"La Repubblica" o kardynale Bertone
Nominacja dla dotychczasowego arcybiskupa Genui
kardynała Tarcisio Bertone na sekretarza stanu Stolicy
Apostolskiej jest pewna, natomiast nie wiadomo jeszcze, kiedy
dojdzie do zmiany na tym stanowisku - informuje
dziennik "La Repubblica", dołączając do napływających zewsząd
głosów, że Benedykt XVI już podpisał decyzję w tej sprawie.
18.06.2006 | aktual.: 18.06.2006 12:36
Według rzymskiej gazety przeważa opinia, że ogłoszenie nominacji jest kwestią dni.
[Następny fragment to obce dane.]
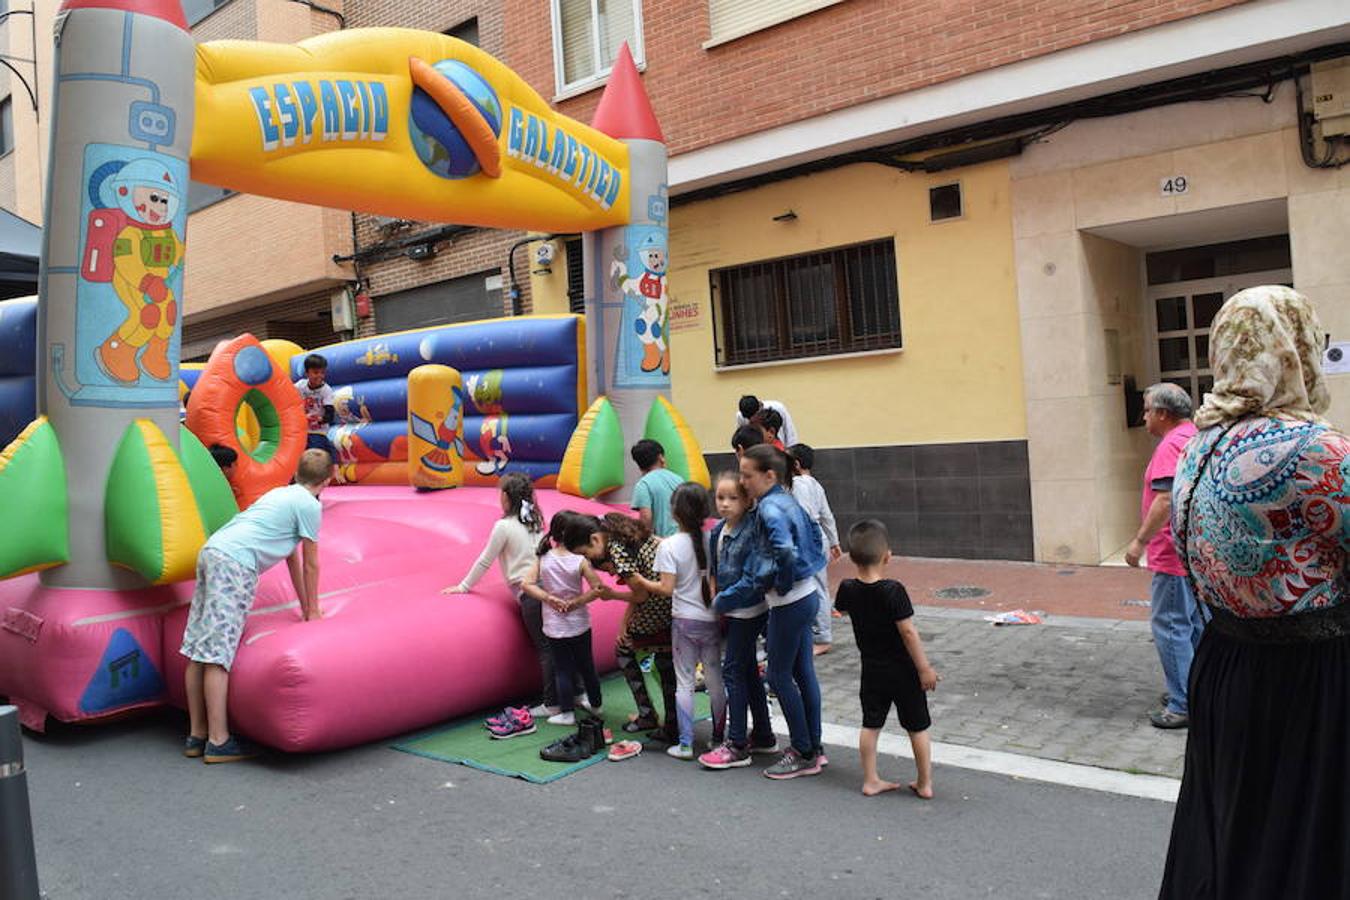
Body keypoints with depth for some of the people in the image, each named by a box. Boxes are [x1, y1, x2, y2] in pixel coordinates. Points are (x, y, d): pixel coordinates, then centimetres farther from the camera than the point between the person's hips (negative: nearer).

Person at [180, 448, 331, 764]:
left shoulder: (281, 493, 28)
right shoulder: (310, 505, 3)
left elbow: (292, 556, 33)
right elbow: (310, 564, 8)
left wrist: (304, 607, 38)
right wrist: (313, 611, 19)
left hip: (211, 551, 9)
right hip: (235, 561, -9)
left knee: (198, 650, 8)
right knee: (217, 653, -9)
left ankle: (197, 735, 15)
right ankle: (218, 741, -6)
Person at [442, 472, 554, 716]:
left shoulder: (504, 526, -5)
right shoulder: (534, 521, 13)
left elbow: (485, 561, 1)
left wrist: (464, 586, 13)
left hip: (529, 593, -6)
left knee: (544, 649, -1)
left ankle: (552, 704, 6)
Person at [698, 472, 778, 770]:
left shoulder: (753, 529, -17)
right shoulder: (717, 531, 6)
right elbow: (713, 571, 13)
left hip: (749, 609, -8)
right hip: (731, 610, 8)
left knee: (733, 670, -5)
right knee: (748, 670, 16)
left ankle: (737, 747, 4)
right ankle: (763, 736, 29)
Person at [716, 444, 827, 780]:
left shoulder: (770, 508, -19)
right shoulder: (788, 501, 8)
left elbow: (785, 552, -33)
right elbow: (814, 535, 18)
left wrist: (782, 583, -14)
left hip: (789, 603, -9)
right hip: (806, 595, 9)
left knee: (780, 676, 3)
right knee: (803, 672, 15)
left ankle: (803, 754, 12)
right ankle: (814, 747, 25)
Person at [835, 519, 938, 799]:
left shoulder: (848, 589, -8)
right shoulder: (893, 591, -24)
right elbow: (908, 632, -21)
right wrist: (925, 668, -13)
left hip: (872, 670, 4)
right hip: (902, 670, -4)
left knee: (870, 725, 16)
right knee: (917, 727, 11)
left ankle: (870, 781, 23)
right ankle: (925, 784, 20)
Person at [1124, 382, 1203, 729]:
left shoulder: (1171, 445, -17)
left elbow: (1166, 499, -26)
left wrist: (1140, 540, -21)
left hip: (1174, 556, -10)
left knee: (1169, 626, -5)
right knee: (1195, 623, 17)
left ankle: (1183, 704, -2)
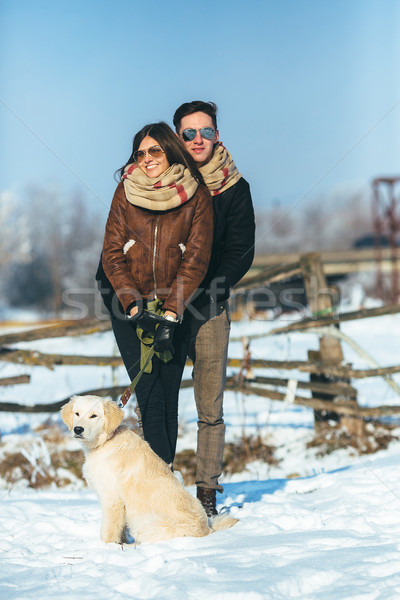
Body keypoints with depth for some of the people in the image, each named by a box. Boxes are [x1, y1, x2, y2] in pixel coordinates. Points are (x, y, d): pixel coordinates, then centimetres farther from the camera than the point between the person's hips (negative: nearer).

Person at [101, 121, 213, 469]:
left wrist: (171, 312, -13)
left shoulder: (196, 195, -1)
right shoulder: (126, 192, 2)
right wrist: (135, 306, -11)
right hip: (132, 309, 0)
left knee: (169, 397, -1)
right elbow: (112, 255, 1)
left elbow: (196, 258, -5)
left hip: (175, 309, 0)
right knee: (150, 397, -8)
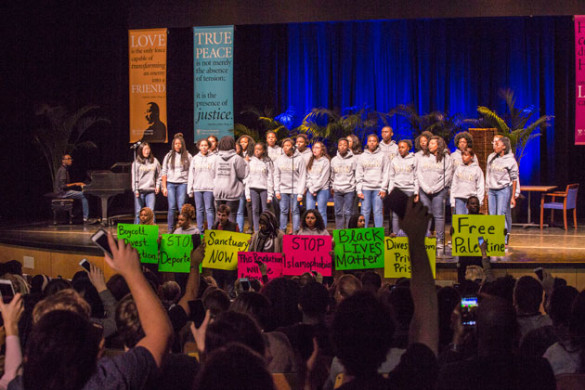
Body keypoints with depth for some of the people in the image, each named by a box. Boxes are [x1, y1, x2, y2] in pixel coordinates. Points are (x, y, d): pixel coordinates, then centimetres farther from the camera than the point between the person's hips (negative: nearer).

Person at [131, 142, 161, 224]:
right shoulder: (136, 163, 3)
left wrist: (158, 185, 4)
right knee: (138, 212, 2)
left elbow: (158, 175, 15)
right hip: (140, 191, -1)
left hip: (151, 190, 1)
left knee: (151, 211, -4)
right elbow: (134, 177, 1)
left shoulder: (155, 161, 9)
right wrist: (136, 190, -5)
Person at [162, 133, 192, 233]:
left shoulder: (188, 156, 6)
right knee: (171, 207, -1)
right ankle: (170, 229, 5)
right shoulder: (168, 156, 10)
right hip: (170, 184, 1)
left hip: (182, 183, -1)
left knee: (181, 207, -5)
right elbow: (164, 172, 10)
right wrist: (164, 187, 4)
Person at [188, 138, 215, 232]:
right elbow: (191, 175, 13)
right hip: (197, 188, 3)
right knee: (199, 210, 6)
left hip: (209, 188, -3)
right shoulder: (195, 158, 12)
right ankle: (200, 230, 10)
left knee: (209, 209, -5)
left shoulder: (214, 158, 1)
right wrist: (190, 190, 8)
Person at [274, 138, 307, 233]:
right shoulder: (279, 159, 7)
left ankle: (295, 231, 3)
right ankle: (282, 231, 9)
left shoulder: (299, 159, -2)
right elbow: (276, 176, 10)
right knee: (283, 211, 4)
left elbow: (302, 177, -4)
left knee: (295, 211, -1)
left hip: (295, 190, -3)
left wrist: (300, 193, -9)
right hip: (283, 189, 3)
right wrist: (277, 190, 2)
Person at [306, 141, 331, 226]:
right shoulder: (311, 161, 13)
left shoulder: (325, 161, -4)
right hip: (310, 190, 5)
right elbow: (308, 176, 8)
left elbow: (323, 178, -9)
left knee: (322, 212, -1)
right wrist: (310, 189, -4)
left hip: (322, 190, -5)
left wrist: (314, 189, -8)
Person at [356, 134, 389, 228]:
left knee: (378, 210, -2)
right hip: (365, 187, 1)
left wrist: (383, 188, -5)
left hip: (378, 188, -1)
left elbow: (385, 173, 3)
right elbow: (358, 175, 7)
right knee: (365, 210, -1)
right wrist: (359, 190, -1)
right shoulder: (362, 157, 10)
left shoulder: (382, 156, 6)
Jednak, jak zauważa watykanista Marco Politi, obecny watykański sekretarz stanu kardynał Angelo Sodano nie miałby nic przeciwko temu, aby iść na emeryturę w listopadzie, gdy ukończy 79 lat.
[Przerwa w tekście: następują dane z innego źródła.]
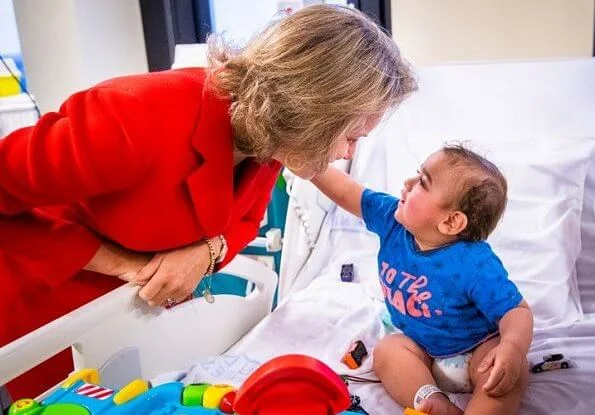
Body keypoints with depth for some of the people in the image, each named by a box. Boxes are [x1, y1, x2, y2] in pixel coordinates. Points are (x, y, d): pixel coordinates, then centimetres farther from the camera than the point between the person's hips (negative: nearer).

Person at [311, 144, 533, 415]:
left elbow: (517, 310, -27)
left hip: (477, 351, -5)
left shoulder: (476, 264, -30)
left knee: (513, 371, -29)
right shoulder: (393, 220, -15)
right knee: (387, 349, -20)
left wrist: (513, 346, -48)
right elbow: (345, 192, -8)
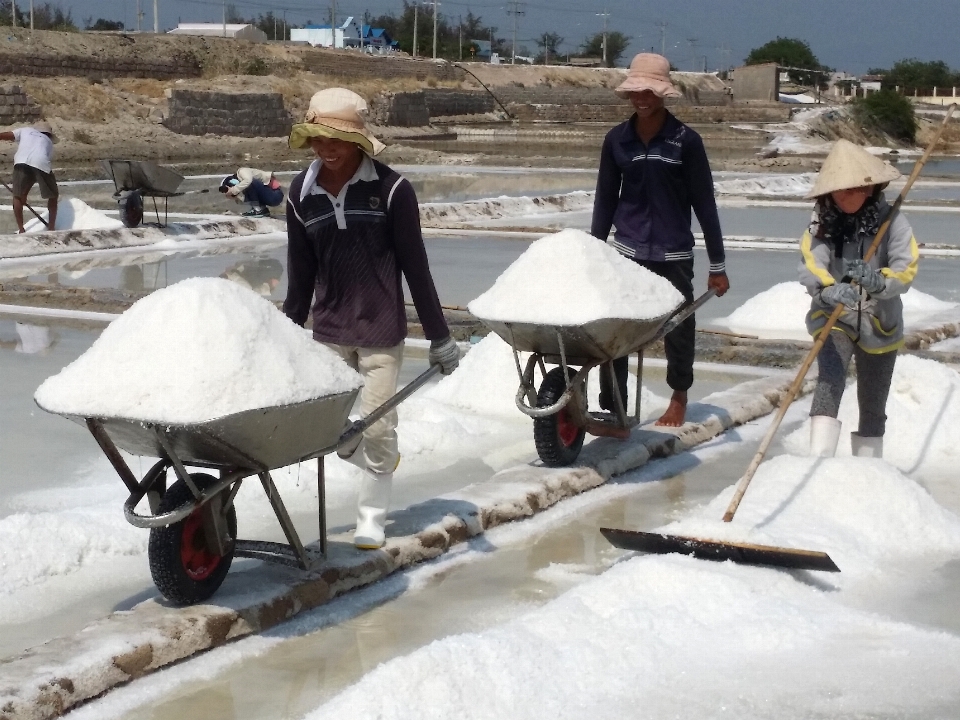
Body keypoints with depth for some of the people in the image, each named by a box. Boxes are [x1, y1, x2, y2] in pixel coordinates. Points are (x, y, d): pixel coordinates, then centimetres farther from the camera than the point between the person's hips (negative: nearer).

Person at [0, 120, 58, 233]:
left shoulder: (25, 131, 33)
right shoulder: (48, 141, 36)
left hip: (22, 163, -1)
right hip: (42, 164, 1)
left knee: (18, 196, 19)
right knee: (53, 196, 23)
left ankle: (21, 230, 13)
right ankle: (51, 228, 23)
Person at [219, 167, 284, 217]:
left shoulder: (242, 171, -12)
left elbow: (248, 181, -35)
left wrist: (233, 190, -28)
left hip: (275, 195, -10)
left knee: (251, 183, -24)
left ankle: (258, 210, -11)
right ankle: (263, 210, 7)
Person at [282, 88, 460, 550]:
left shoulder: (390, 189, -11)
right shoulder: (301, 194, -1)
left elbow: (415, 267, -7)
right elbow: (300, 275, 7)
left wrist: (439, 338, -5)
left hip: (381, 330, -3)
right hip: (329, 330, 4)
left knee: (377, 427, -1)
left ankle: (372, 514, 20)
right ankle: (380, 463, 39)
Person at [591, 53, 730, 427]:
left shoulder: (685, 141, -6)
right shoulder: (616, 139, 2)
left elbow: (704, 202, -3)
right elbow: (605, 199, 9)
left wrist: (718, 264, -3)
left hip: (673, 252, -2)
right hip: (626, 250, 2)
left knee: (678, 328, 13)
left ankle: (679, 397, 37)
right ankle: (611, 408, -7)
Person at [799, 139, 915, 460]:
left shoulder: (891, 220, -12)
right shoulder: (821, 224, -8)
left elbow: (905, 269, -22)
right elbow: (810, 267, -22)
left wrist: (879, 281, -45)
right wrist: (829, 290, -44)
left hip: (879, 324, 1)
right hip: (833, 318, 0)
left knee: (872, 406, 12)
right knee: (830, 380, -26)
Politi zwraca uwagę na to, że w przeciwieństwie do swych poprzedników - zarówno kardynała Sodano, jak i Agostino Casarolego - arcybiskup Genui nie ma żadnego doświadczenia w dyplomacji, ale ten niedostatek rekompensują jego znakomite kontakty z biskupami z całego świata, nawiązane w czasach, gdy przez siedem lat, do 2002 roku, był sekretarzem Kongregacji Nauki Wiary.
"Arcybiskup Genui wydaje się być odpowiednią osobą do tego, by blisko współpracować z Benedyktem XVI nad projektem reformy Kurii, ale także nad bardziej ambitnym zadaniem próby nakreślenia roli papiestwa tak, by spotkała się ona z aprobatą kościołów prawosławnych, z którymi zbliżenia chce Ratzinger" - napisał włoski watykanista.
Przypomniał on jednocześnie, że kardynał Bertone słynie z wyjątkowo kwiecistego języka. To on porównał Benedykta XVI do legendy niemieckiej piłki nożnej Franza Beckenbauera i wyraził opinię, że były minister Roberto Calderoli za noszenie koszulki z karykaturą Mahometa powinien zostać wysłany na "roboty przymusowe". Równie zaskakująca była opinia wyrażona przez włoskiego purpurata, że "dla Sofii Loren można by zrobić wyjątek od zakazu klonowania ludzi".
"Może po powrocie do Watykanu powinien gryźć się w język. Albo nie" - konkluduje Marco Politi.